Nothing but the records, transcribed exactly, should appear in the answer; leave the pictures out.

%%

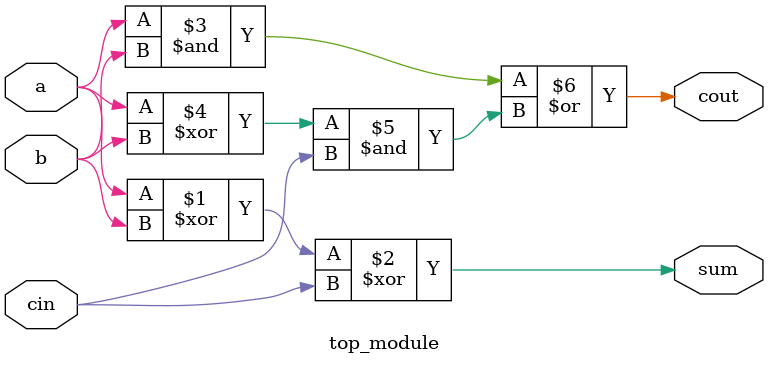
<source format=sv>
module top_module (
    input a,
    input b,
    input cin,
    output cout,
    output sum
);
    
    assign sum = a ^ b ^ cin;
    assign cout = (a & b) | ((a ^ b) & cin);

endmodule

</source>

%%

◆ **Result for this exercise**
<source format=sv>
module top_module (
    input a,
    input b,
    input cin,
    output cout,
    output sum
);
    
    assign sum = a ^ b ^ cin;
    assign cout = (a & b) | ((a ^ b) & cin);

endmodule

</source>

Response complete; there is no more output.